* _Problem 1_
Print the passage of the animation studio interview from "I brought in" to "huge losses instead.", copied word for word.
* _Problem 2_
In the listing, change every "Letöltés" to "Download" and give all the lines again with nothing else altered, omitting the pictures.

* _Document segment_
################

I brought in to that field Lord Snow who was interested in educational films and a number of other people and made numerous films for schools and a few other type of films speculatively.

So by 1971 or 1972 or 3 I can’t remember the television companies blew up the studio to 240 individuals and they found that producing animation in bulk was not so easy as looks. Obviously they had been motivated by huge profits like Hannah and Barbara but they found that they incurred instead huge losses instead.

Bob Godfrey: I think the mothers of America had something to do with it as well because they started to go on about the Saturday morning spaghetti shows and so there was a bru ha ha there about the advisability of making these films.

John Halas: By 1974, they approached me to buy back Halas and Batchelor. I really didn't want to but I had so many good, lovely colleagues whom I did not want to see dismissed with the bulk of the others, such as Harold Whitaker, Jack King and many others like Oscar Grillo by the way that a I decided to have another go in 1974. Joy Batchelor very much advised me not to start another adventure. I had taken a place in Wardour Street previously for the Educational Film Centre but I gave it up and went back to the banana house in Kean Street and started the unit in a very modest way. And I concentrated on two things. The first was survival, the second to promote animation worldwide as an art medium and I am still struggling ever since to try and make a success of both. I don't think I will make it!

################

* _Material to process_
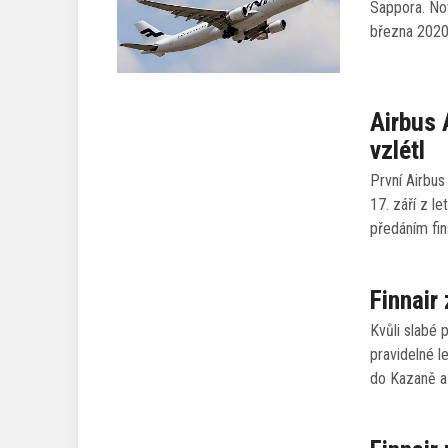
Sappora. Nov
března 2020
Airbus 
vzlétl
První Airbus
17. září z l
předáním fi
Finnair
Kvůli slabé 
pravidelné l
do Kazaně a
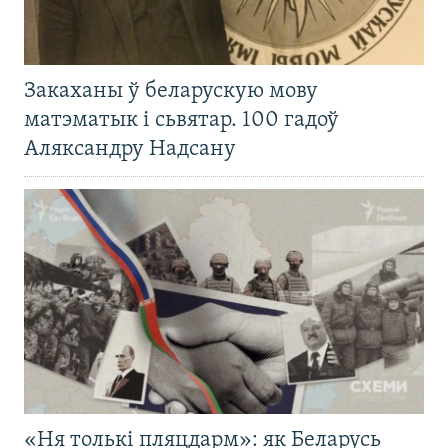
Закаханы ў беларускую мову
матэматык і сьвятар. 100 гадоў
Аляксандру Надсану
«Ня толькі пляцдарм»: як Беларусь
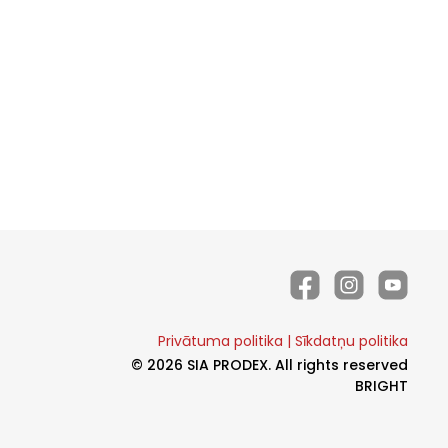
Privātuma politika
|
Sīkdatņu politika
© 2026 SIA PRODEX. All rights reserved
BRIGHT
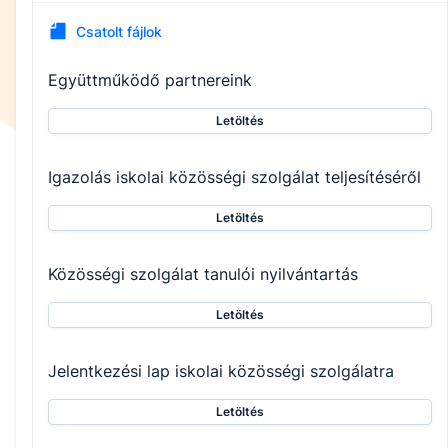
Csatolt fájlok
Együttműködő partnereink
Letöltés
Igazolás iskolai közösségi szolgálat teljesítéséről
Letöltés
Közösségi szolgálat tanulói nyilvántartás
Letöltés
Jelentkezési lap iskolai közösségi szolgálatra
Letöltés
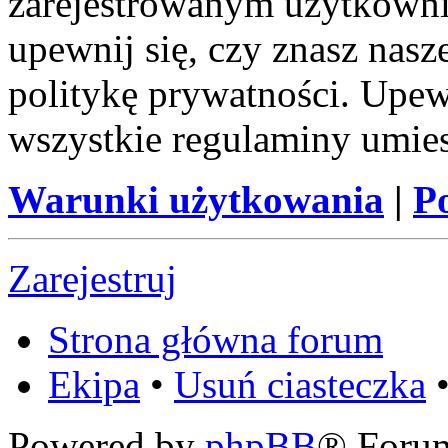
zarejestrowanym użytkownik
upewnij się, czy znasz nas
politykę prywatności. Upewni
wszystkie regulaminy umie
Warunki użytkowania
|
P
Zarejestruj
Strona główna forum
Ekipa
•
Usuń ciasteczka
•
Powered by
phpBB
® Foru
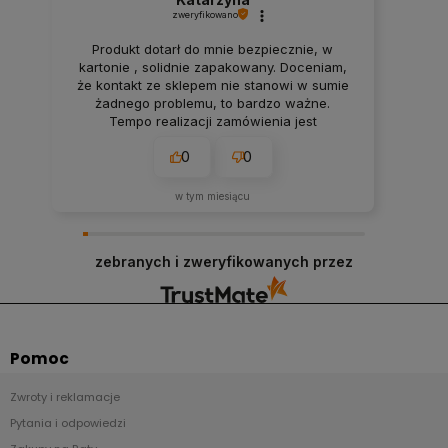
zweryfikowano
Produkt dotarł do mnie bezpiecznie, w
kartonie , solidnie zapakowany. Doceniam,
że kontakt ze sklepem nie stanowi w sumie
żadnego problemu, to bardzo ważne.
Tempo realizacji zamówienia jest
imponujące. Nie spodziewałam się, że
0
0
przesyłka dojdzie do mnie tak szybko.
Dziękuję.
w tym miesiącu
zebranych i zweryfikowanych przez
Pomoc
Zwroty i reklamacje
Pytania i odpowiedzi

################

* _Output 1_
I brought in to that field Lord Snow who was interested in educational films and a number of other people and made numerous films for schools and a few other type of films speculatively.

So by 1971 or 1972 or 3 I can’t remember the television companies blew up the studio to 240 individuals and they found that producing animation in bulk was not so easy as looks. Obviously they had been motivated by huge profits like Hannah and Barbara but they found that they incurred instead huge losses instead.

* _Output 2_
Sappora. Nov
března 2020
Airbus 
vzlétl
První Airbus
17. září z l
předáním fi
Finnair
Kvůli slabé 
pravidelné l
do Kazaně a
Закаханы ў беларускую мову
матэматык і сьвятар. 100 гадоў
Аляксандру Надсану
«Ня толькі пляцдарм»: як Беларусь
Privātuma politika
|
Sīkdatņu politika
© 2026 SIA PRODEX. All rights reserved
BRIGHT
Csatolt fájlok
Együttműködő partnereink
Download
Igazolás iskolai közösségi szolgálat teljesítéséről
Download
Közösségi szolgálat tanulói nyilvántartás
Download
Jelentkezési lap iskolai közösségi szolgálatra
Download
zarejestrowanym użytkownik
upewnij się, czy znasz nas
politykę prywatności. Upewni
wszystkie regulaminy umie
Warunki użytkowania
|
P
Zarejestruj
Strona główna forum
Ekipa
•
Usuń ciasteczka
•
Powered by
phpBB
® Foru
zweryfikowano
Produkt dotarł do mnie bezpiecznie, w
kartonie , solidnie zapakowany. Doceniam,
że kontakt ze sklepem nie stanowi w sumie
żadnego problemu, to bardzo ważne.
Tempo realizacji zamówienia jest
imponujące. Nie spodziewałam się, że
0
0
przesyłka dojdzie do mnie tak szybko.
Dziękuję.
w tym miesiącu
zebranych i zweryfikowanych przez
Pomoc
Zwroty i reklamacje
Pytania i odpowiedzi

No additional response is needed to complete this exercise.